We leave lights on for security and clarity, to ward off the fear of not being able to see things that go bump in the night or to guide us on our way to somewhere. When Dublin-based band Pillow Queens quote American writer Maggie Nelson from her 2009 book of prose poems, Bluets ("All right then, let me try to rephrase. When I was alive, I aimed to be a student not of longing but of light"), they pinpoint in many relevant ways their route from little scrappers to top dogs – with a side order of uncertainty, vulnerability, uneasiness and resignation along the way.

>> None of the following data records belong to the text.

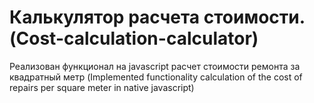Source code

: # Калькулятор расчета стоимости.(Cost-calculation-calculator)
Реализован функционал на javascript расчет стоимости ремонта за квадратный метр (Implemented functionality calculation of the cost of repairs per square meter in native javascript)
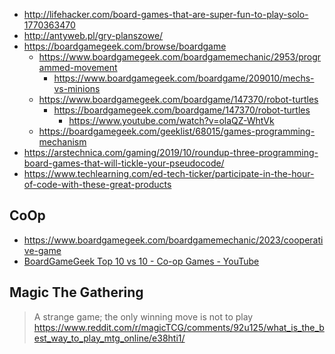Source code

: - http://lifehacker.com/board-games-that-are-super-fun-to-play-solo-1770363470
- http://antyweb.pl/gry-planszowe/
- https://boardgamegeek.com/browse/boardgame
  - https://www.boardgamegeek.com/boardgamemechanic/2953/programmed-movement
    - https://www.boardgamegeek.com/boardgame/209010/mechs-vs-minions
  - https://www.boardgamegeek.com/boardgame/147370/robot-turtles
    - https://boardgamegeek.com/boardgame/147370/robot-turtles
      - https://www.youtube.com/watch?v=olaQZ-WhtVk
  - https://boardgamegeek.com/geeklist/68015/games-programming-mechanism
- https://arstechnica.com/gaming/2019/10/roundup-three-programming-board-games-that-will-tickle-your-pseudocode/
- https://www.techlearning.com/ed-tech-ticker/participate-in-the-hour-of-code-with-these-great-products

## CoOp

- https://www.boardgamegeek.com/boardgamemechanic/2023/cooperative-game
- [BoardGameGeek Top 10 vs 10 - Co-op Games - YouTube](https://www.youtube.com/watch?v=GmAvOaB6Pz8)

## Magic The Gathering

> A strange game; the only winning move is not to play
> https://www.reddit.com/r/magicTCG/comments/92u125/what_is_the_best_way_to_play_mtg_online/e38hti1/
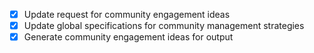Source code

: - [x] Update request for community engagement ideas
- [x] Update global specifications for community management strategies
- [x] Generate community engagement ideas for output
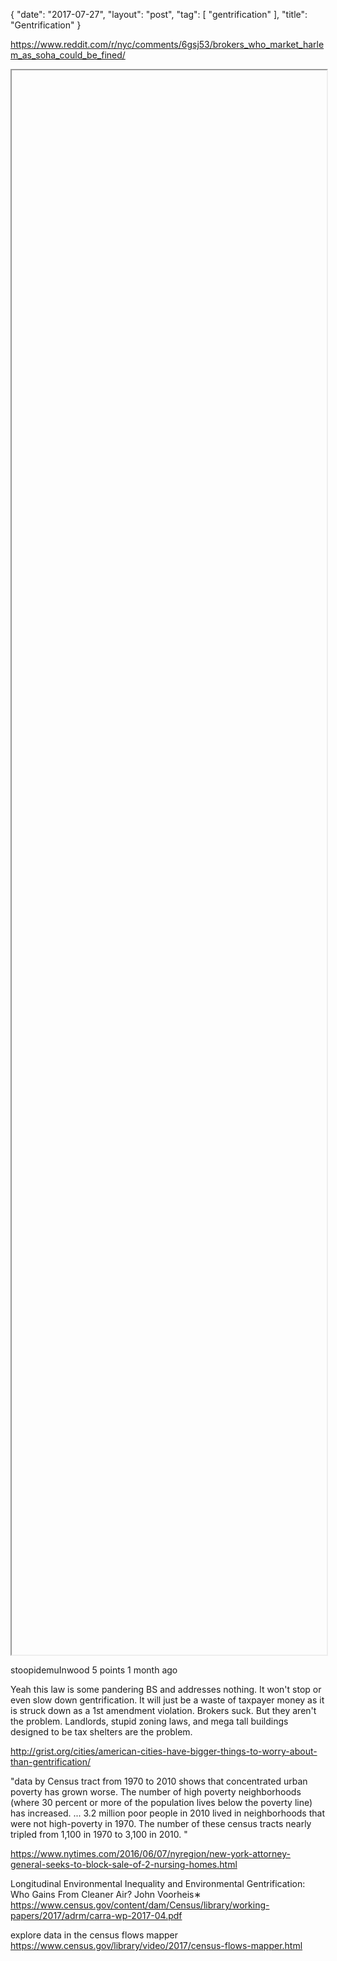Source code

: {
   "date": "2017-07-27",
   "layout": "post",
   "tag": [
      "gentrification"
   ],
   "title": "Gentrification"
}

https://www.reddit.com/r/nyc/comments/6gsj53/brokers_who_market_harlem_as_soha_could_be_fined/

<iframe style="width:100%;height:65%;" href="https://c24215cec6c97b637db6-9c0895f07c3474f6636f95b6bf3db172.ssl.cf1.rackcdn.com/framed/2016/concentratedpoverty-30.html?v=1"></iframe>

stoopidemuInwood 5 points 1 month ago 

Yeah this law is some pandering BS and addresses nothing. It won't stop or even slow down gentrification. It will just be a waste of taxpayer money as it is struck down as a 1st amendment violation.
Brokers suck. But they aren't the problem. Landlords, stupid zoning laws, and mega tall buildings designed to be tax shelters are the problem.

http://grist.org/cities/american-cities-have-bigger-things-to-worry-about-than-gentrification/

"data by Census tract from 1970 to 2010 shows that concentrated urban poverty has grown worse. The number of high poverty neighborhoods (where 30 percent or more of the population lives below the poverty line) has increased. ...  3.2 million poor people in 2010 lived in neighborhoods that were not high-poverty in 1970. The number of these census tracts nearly tripled from 1,100 in 1970 to 3,100 in 2010. "

https://www.nytimes.com/2016/06/07/nyregion/new-york-attorney-general-seeks-to-block-sale-of-2-nursing-homes.html

Longitudinal Environmental Inequality and Environmental
Gentrification: Who Gains From Cleaner Air?
John Voorheis∗ https://www.census.gov/content/dam/Census/library/working-papers/2017/adrm/carra-wp-2017-04.pdf

explore data in the census flows mapper
https://www.census.gov/library/video/2017/census-flows-mapper.html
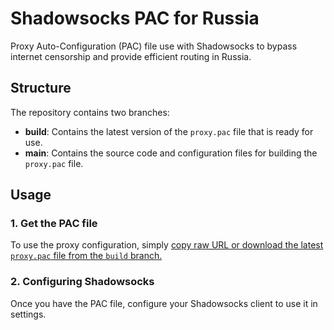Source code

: # Shadowsocks PAC for Russia

Proxy Auto-Configuration (PAC) file use with Shadowsocks to bypass internet censorship and provide efficient routing in Russia.

## Structure

The repository contains two branches:

- **build**: Contains the latest version of the `proxy.pac` file that is ready for use.
- **main**: Contains the source code and configuration files for building the `proxy.pac` file.

## Usage

### 1. Get the PAC file

To use the proxy configuration, simply [copy raw URL or download the latest `proxy.pac` file from the `build` branch.](https://raw.githubusercontent.com/ctulhu-vpn/ru-proxy-pac/refs/heads/main/LICENSE)

### 2. Configuring Shadowsocks

Once you have the PAC file, configure your Shadowsocks client to use it in settings.
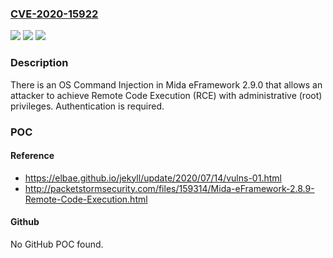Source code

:### [CVE-2020-15922](https://cve.mitre.org/cgi-bin/cvename.cgi?name=CVE-2020-15922)
![](https://img.shields.io/static/v1?label=Product&message=n%2Fa&color=blue)
![](https://img.shields.io/static/v1?label=Version&message=n%2Fa&color=blue)
![](https://img.shields.io/static/v1?label=Vulnerability&message=n%2Fa&color=brighgreen)

### Description

There is an OS Command Injection in Mida eFramework 2.9.0 that allows an attacker to achieve Remote Code Execution (RCE) with administrative (root) privileges. Authentication is required.

### POC

#### Reference
- https://elbae.github.io/jekyll/update/2020/07/14/vulns-01.html
- http://packetstormsecurity.com/files/159314/Mida-eFramework-2.8.9-Remote-Code-Execution.html

#### Github
No GitHub POC found.

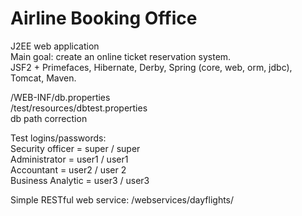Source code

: Airline Booking Office
====
J2EE web application <br>
Main goal: create an online ticket reservation system. <br>
JSF2 + Primefaces, Hibernate, Derby, Spring (core, web, orm, jdbc), Tomcat, Maven.

/WEB-INF/db.properties <br>
/test/resources/dbtest.properties <br>
db path correction

Test logins/passwords: <br>
Security officer = super / super <br>
Administrator = user1 / user1 <br>
Accountant = user2 / user 2 <br>
Business Analytic = user3 / user3 <br>

Simple RESTful web service: /webservices/dayflights/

Nelson herself describes Bluets as her way of “making my life feel ‘in progress’ rather than a sleeve of ash falling off a lit cigarette”, and there are many examples in her book of what Pillow Queens are aiming for with Leave the Light On (but perhaps none more pertinent than “mostly I have felt myself becoming a servant of sadness. I am still looking for beauty in that”).
Five years after they formed, and with a profile that has risen to the point where they have twice been guests on James Corden's US coast-to-coast Late Late Show, Pillow Queens transform as a unit and people here. If they haven't found what they're looking for, then they are certainly very close to it. While their 2020 debut album, In Waiting, introduced them as a sure-fire-hit act ("With the added queer lens," noted this paper's review, "In Waiting is a lifeline for people who haven't yet found their tribe"), Leave the Light On sees the band deliver songs that jump from breakthrough to heartbreak, from excitement to exorcism.

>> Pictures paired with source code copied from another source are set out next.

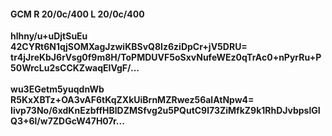 #### GCM R 20/0c/400 L 20/0c/400
**hlhny/u+uDjtSuEu**<br/>**42CYRt6N1qjSOMXagJzwiKBSvQ8Iz6ziDpCr+jV5DRU=**<br/>**tr4jJreKbJ6rVsg0f9m8H/ToPMDUVF5oSxvNufeWEz0qTrAc0+nPyrRu+P50WrcLu2sCCKZwaqEIVgF/...**<br/><br/>
**wu3EGetm5yuqdnWb**<br/>**R5KxXBTz+OA3vAF6tKqZXkUiBrnMZRwez56alAtNpw4=**<br/>**Iivp73No/6xdKnEzbffHBlDZMSfvg2u5PQutC9l73ZiMfkZ9k1RhDJvbpslGIQ3+6l/w7ZDGcW47H07r...**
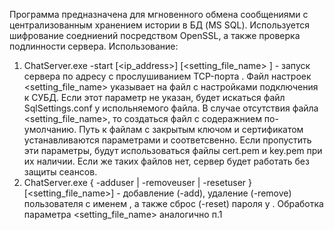 Программа предназначена для мгновенного обмена сообщениями с централизованным хранением истории в БД (MS SQL). Используется шифрование соедниений посредством OpenSSL, а также проверка подлинности сервера.
Использование:
1. ChatServer.exe -start [<ip_address>] <port> [<setting_file_name> <filekey> <filecert>] - запуск сервера по адресу <IP address> с прослушиванием TCP-порта <port>. Файл настроек <setting_file_name> указывает на файл с настройками подключения к СУБД. Если этот параметр не указан, будет искаться файл SqlSettings.conf у испольняемого файла. В случае отсутствия файла <setting_file_name>, то создаться файл с содеражнием по-умолчанию.
Путь к файлам с закрытым ключом и сертификатом устанавливаются параметрами <filekey> и <filecert> соответсвенно. Если пропустить эти параметры, будут использоваться файлы cert.pem и key.pem при их наличии. Если же таких файлов нет, сервер будет работать без защиты сеансов.
2. ChatServer.exe  { -adduser | -removeuser | -resetuser } [<setting_file_name>] <username> -  добавление (-add), удаление (-remove) пользователя с именем  <username>, а также сброс (-reset) пароля у <username>. Обработка параметра <setting_file_name> аналогично п.1

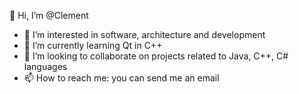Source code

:👋 Hi, I’m @Clement
- 👀 I’m interested in software, architecture and development
- 🌱 I’m currently learning Qt in C++
- 💞️ I’m looking to collaborate on projects related to Java, C++, C# languages
- 📫 How to reach me: you can send me an email 

<!---
dev-clement/dev-clement is a ✨ special ✨ repository because its `README.md` (this file) appears on your GitHub profile.
You can click the Preview link to take a look at your changes.
--->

While the lyrics ably illustrate blurred lines drawn between honesty, intimacy and emotional exploration (“I wanna feel the blood rushing straight to my head, I wanna feel like a dog with a bone to be led, and I wanna feel every pulse to the shake in your leg” from Be By Your Side is particularly forthright), the musical advances are skilfully defined. From the none-more-forceful pop-rock of The Wedding Band, Hearts & Minds, My Body Moves and Try Try Try to the beach hammock sway of House that Sailed Away, the jagged lucidity of Well Kept Wife, and the guitar-swirling psych-ballad Historian, it’s clear that the phrase “leaps and bounds” is an understatement in the context of just how far Pillow Queens have come in terms of their songwriting.
“Love is not consolation. It is light,” writes Nelson in Bluets. Throughout a triumphant second album, Pillow Queens tenderly and ferociously acknowledge that.